In Il dono (la notte) (2025) si assiste a una ulteriore messa in forma del patto sociale. La figura materna offre il proprio “frutto” alle iene e invita al silenzio, mentre una figura mostruosa indefinita osserva la scena con un’inaspettata compassione. L’immagine, sospesa tra sacrificio e mutismo, sembra evocare il rovesciamento del mito originario della cura: la nascita come atto di consegna alla violenza, la maternità come rituale di potere. In filigrana emerge il culto della morte come fondamento simbolico dei grandi totalitarismi.

Infine, in Il ritorno (il giorno) (2025), quello che l’artista definisce «L’appeso più famoso della storia d’Italia» diventa pretesto per riflettere sul doppio rovesciamento. L’immagine richiama la figura dell’Appeso dei tarocchi, archetipo di passaggio e sospensione tra vita e morte. Il “ritorno” non si compie mai realmente. Ciò che appare come resurrezione è un inganno ottico, un movimento interno dell’immagine che, ribaltando il morto, ne simula la vitalità. La messa in scena del simulacro restituisce un dispositivo simbolico più che un riferimento storico diretto.

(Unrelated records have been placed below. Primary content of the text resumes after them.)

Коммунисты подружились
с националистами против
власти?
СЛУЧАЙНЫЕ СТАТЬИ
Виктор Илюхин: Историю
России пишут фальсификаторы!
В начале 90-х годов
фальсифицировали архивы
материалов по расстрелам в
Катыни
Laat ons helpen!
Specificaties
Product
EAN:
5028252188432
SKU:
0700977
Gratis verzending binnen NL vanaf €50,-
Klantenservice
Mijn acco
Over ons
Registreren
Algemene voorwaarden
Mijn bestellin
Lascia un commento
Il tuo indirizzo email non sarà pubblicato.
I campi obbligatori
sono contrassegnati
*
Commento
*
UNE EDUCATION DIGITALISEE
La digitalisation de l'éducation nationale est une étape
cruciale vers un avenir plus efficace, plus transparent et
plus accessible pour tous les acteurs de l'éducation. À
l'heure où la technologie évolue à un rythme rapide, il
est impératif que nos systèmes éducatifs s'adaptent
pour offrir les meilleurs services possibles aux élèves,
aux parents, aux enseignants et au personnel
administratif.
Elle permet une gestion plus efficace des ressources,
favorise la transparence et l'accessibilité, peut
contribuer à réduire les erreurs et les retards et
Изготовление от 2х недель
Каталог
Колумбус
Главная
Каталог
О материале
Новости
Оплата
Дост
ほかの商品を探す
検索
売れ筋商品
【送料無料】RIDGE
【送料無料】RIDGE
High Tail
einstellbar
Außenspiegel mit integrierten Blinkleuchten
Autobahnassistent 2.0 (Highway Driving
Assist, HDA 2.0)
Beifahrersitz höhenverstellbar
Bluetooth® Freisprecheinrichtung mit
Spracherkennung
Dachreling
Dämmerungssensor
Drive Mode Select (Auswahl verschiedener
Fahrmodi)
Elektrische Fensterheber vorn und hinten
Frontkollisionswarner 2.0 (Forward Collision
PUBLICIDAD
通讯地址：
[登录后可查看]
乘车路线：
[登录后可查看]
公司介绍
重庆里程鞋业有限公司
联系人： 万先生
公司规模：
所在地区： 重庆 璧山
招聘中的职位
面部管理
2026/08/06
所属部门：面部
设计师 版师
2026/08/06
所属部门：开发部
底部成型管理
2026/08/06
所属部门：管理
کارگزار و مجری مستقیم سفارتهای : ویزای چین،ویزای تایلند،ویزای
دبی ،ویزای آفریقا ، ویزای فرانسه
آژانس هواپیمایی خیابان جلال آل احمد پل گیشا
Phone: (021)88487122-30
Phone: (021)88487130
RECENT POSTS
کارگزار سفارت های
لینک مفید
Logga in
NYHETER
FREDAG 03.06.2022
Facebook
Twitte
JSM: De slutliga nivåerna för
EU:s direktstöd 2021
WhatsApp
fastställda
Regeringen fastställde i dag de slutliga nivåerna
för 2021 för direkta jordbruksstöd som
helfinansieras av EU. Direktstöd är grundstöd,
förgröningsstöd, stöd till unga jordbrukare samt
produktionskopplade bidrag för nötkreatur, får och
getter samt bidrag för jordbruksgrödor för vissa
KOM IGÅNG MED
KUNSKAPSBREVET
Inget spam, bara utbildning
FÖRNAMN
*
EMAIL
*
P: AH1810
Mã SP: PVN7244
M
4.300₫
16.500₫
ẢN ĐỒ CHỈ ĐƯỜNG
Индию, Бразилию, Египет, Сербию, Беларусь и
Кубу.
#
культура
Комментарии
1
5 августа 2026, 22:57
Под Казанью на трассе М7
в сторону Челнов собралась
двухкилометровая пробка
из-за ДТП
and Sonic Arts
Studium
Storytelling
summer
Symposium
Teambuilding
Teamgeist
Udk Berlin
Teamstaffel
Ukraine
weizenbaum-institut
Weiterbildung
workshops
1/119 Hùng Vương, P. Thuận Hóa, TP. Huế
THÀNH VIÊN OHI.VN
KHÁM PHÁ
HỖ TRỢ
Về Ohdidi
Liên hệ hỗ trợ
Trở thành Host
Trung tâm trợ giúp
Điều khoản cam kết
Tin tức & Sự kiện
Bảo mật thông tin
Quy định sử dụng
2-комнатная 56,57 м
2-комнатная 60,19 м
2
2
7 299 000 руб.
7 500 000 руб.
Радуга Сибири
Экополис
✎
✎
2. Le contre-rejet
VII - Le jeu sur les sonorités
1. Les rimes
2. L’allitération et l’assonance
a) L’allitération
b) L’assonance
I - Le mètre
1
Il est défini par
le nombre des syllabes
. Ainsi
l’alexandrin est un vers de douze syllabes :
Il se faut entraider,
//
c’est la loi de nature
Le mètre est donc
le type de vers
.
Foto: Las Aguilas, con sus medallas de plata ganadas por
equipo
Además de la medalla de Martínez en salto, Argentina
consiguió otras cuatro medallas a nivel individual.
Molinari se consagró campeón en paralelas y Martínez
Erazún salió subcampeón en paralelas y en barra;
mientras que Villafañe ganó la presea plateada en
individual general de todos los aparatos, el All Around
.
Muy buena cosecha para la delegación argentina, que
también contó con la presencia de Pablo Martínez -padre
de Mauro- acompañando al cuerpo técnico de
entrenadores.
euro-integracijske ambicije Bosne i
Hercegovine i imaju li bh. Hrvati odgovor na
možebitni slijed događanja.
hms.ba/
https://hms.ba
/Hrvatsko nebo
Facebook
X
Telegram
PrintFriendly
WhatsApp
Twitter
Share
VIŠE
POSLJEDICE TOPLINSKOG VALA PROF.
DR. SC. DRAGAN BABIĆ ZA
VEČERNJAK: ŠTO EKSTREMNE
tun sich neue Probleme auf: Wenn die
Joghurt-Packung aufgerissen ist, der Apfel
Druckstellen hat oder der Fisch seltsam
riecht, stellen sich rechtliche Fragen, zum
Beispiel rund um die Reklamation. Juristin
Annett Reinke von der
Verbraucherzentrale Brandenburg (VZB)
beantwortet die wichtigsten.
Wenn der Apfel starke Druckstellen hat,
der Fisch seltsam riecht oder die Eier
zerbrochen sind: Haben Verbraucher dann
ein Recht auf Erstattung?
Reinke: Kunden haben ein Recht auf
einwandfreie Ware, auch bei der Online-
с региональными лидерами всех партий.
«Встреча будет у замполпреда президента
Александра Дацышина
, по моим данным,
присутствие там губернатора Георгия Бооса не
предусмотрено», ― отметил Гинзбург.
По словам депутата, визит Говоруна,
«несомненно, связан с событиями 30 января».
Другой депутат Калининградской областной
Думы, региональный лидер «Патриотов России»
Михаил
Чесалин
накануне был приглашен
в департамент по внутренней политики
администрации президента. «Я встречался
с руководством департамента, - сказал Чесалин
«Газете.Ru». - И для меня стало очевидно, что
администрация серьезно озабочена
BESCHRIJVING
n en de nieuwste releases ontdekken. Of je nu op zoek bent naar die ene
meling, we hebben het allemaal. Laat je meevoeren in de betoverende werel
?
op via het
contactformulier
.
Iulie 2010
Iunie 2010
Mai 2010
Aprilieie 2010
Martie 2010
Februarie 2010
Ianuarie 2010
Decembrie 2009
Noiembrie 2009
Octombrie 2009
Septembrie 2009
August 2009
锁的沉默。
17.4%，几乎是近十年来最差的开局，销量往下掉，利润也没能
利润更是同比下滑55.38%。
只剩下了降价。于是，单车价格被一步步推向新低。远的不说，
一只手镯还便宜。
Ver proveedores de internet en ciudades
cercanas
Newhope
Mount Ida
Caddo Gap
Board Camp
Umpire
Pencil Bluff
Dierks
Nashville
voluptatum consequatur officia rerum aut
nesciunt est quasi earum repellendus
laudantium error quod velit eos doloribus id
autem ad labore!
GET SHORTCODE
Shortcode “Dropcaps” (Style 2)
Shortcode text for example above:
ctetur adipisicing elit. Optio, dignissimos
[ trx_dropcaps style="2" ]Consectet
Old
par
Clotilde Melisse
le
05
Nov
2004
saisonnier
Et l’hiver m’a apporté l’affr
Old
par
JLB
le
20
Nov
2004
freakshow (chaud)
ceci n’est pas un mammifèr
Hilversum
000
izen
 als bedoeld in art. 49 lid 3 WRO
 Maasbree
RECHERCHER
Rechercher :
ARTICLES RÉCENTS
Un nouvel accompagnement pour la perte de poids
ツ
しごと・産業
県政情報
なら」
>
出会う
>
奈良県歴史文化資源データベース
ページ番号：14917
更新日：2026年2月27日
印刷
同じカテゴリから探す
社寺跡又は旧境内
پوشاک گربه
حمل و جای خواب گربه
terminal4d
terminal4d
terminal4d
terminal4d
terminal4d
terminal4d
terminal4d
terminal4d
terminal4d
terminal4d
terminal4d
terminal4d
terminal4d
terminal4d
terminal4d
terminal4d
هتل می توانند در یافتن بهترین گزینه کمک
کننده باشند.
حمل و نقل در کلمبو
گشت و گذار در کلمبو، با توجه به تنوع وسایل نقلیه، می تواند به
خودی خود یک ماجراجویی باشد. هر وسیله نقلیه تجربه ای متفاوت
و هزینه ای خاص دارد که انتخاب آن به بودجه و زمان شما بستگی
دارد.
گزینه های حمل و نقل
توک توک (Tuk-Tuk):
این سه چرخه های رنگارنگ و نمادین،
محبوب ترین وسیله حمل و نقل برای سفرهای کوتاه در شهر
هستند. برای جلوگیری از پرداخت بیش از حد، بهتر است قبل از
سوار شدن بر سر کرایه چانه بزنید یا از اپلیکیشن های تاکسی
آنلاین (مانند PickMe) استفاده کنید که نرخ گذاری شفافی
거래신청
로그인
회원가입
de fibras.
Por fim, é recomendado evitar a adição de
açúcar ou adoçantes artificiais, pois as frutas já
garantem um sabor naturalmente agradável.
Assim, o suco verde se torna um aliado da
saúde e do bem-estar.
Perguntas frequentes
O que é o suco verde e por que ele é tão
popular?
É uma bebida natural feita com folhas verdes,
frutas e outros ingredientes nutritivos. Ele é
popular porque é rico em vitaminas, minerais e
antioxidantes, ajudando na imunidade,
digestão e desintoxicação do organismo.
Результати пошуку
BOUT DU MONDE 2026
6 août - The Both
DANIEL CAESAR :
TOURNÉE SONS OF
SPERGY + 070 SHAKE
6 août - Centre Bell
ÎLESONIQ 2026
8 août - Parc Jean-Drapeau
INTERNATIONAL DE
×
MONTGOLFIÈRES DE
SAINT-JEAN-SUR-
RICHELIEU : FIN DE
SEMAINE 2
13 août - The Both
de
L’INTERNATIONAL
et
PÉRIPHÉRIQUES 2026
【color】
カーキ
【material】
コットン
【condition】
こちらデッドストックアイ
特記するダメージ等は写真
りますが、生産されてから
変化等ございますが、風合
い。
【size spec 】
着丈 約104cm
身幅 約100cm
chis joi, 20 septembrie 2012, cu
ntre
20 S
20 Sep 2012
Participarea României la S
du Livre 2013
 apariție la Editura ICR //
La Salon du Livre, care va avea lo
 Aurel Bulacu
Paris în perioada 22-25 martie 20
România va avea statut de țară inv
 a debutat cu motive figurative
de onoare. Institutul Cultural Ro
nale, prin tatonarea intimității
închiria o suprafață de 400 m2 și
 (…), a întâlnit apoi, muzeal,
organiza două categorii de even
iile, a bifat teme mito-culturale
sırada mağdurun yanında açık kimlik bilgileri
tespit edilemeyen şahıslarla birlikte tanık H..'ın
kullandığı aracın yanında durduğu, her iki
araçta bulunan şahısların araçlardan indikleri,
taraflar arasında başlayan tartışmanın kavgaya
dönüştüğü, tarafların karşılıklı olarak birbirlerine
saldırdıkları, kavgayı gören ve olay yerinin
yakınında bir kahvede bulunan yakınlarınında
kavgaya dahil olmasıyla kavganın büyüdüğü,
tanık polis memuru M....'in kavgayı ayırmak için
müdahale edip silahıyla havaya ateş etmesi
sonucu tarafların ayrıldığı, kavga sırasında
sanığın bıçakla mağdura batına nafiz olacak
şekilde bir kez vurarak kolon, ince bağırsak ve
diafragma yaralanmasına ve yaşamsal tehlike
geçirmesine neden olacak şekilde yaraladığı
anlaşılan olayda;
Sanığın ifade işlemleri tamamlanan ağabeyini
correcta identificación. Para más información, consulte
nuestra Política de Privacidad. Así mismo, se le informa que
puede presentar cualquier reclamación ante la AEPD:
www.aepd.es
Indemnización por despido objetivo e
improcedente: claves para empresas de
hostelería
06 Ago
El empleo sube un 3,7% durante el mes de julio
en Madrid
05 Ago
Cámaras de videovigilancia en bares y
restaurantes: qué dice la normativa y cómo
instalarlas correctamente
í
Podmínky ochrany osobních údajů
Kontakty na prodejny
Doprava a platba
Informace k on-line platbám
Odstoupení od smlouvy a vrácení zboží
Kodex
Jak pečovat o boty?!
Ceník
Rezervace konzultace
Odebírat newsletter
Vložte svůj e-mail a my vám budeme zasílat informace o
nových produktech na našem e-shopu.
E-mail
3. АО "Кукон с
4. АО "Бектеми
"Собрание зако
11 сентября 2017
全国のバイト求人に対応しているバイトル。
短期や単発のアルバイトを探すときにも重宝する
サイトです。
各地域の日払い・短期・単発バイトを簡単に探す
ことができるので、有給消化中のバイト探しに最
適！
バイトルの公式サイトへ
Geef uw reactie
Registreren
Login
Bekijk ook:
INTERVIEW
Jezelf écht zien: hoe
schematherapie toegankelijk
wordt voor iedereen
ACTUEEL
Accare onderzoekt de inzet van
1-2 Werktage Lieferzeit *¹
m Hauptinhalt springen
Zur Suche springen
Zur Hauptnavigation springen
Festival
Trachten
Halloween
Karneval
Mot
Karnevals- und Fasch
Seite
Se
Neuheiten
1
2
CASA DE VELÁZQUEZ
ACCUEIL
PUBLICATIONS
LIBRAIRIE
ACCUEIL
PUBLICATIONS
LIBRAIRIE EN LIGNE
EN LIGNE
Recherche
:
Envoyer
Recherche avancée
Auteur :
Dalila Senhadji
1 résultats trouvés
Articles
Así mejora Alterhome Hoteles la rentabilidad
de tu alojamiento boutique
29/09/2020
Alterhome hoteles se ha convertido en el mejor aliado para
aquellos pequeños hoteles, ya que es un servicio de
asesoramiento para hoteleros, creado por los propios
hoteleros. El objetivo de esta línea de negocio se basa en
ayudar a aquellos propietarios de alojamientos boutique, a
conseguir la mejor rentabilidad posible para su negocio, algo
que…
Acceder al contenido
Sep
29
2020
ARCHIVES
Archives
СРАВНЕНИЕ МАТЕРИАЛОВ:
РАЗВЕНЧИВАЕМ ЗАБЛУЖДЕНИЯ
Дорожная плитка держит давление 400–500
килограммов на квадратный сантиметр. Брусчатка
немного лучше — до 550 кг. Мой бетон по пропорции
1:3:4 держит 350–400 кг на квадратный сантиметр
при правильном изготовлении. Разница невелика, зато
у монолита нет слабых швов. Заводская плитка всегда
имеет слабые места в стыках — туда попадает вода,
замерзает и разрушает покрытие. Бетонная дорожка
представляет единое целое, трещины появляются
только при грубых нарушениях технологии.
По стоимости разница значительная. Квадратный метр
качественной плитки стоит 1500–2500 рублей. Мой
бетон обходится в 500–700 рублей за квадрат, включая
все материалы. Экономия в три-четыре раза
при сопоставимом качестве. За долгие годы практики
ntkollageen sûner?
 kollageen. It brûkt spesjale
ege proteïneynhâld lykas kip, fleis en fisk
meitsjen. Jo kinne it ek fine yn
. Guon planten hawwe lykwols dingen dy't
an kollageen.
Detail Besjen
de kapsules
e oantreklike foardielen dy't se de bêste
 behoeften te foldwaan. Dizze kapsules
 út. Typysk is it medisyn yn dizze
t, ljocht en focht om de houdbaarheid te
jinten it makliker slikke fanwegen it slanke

Luca Gioacchino Di Bernardo, veduta della mostra, 18ma Quadriennale di Roma

Il lavoro di Di Bernardo si configura come una riflessione sul dispositivo pittorico inteso come database esperienziale della storia: un luogo in cui le immagini vengono accumulate, distorte e riordinate secondo una logica affettiva, non cronologica. Iconografie, gesti e posture emergono come ectoplasmi da un tessuto mnemonico profondo; il suo è un fare archeologico che riporta in superficie stratificazioni nascoste. È un archivio che si ripiega su se stesso, generando una conoscenza non lineare, fatta di citazioni e slittamenti semantici. In questa prospettiva, la pratica dell’artista può rimandare al neomanierismo degli anni Ottanta. Tuttavia, persiste una forma di vagare individuale nella ricerca del senso che lo avvicina alle “allucinazioni” antimoderniste di William Blake, con il quale condivide una certa diffidenza per il “pittoresco”.

È inoltre possibile azzardare una rilettura alchemica dell’itinerario descritto. Le cornici — bianche, nere e infine bianche e nere — scandiscono le fasi della trasmutazione: dal bianco iniziale al nero della nigredo, momento di dissoluzione e “assenza di Dio”. In Il dono (la notte) persino il residuo organico diventa, metaforicamente, segno di passaggio. In Il giorno la dualità cromatica suggella la coniunctio oppositorum. Tuttavia, nulla si risolve, tutto resta sospeso; la pratica di Di Bernardo abita questo interstizio, dove la conoscenza è esperienza del limite.

Luca Gioacchino Di Bernardo, veduta della mostra, 18ma Quadriennale di Roma

Un punto centrale riguarda, a mio avviso, la funzione politica dell’opera, che non risiede nella decifrazione di un contenuto celato ma nel funzionamento del dispositivo stesso. La sua è una rappresentazione che smonta il mito e l’idea di progresso come accumulo, ponendo lo spettatore di fronte all’immagine come evento conoscitivo.

Ma, soprattutto, politico è il modo in cui l’immagine resiste alla sua piena leggibilità. L’ambiguità, l’allucinazione, la sospensione del senso diventano forme di opposizione al linguaggio mediatico dell’evidenza. In questo spazio di incertezza, di contraddizioni e dialettiche irrisolte, l’antinomia, vera protagonista della sua ricerca, riattiva la possibilità di un guardare autentico come esercizio insieme contemplativo e attivo, in cui lo sguardo si fa atto di conoscenza.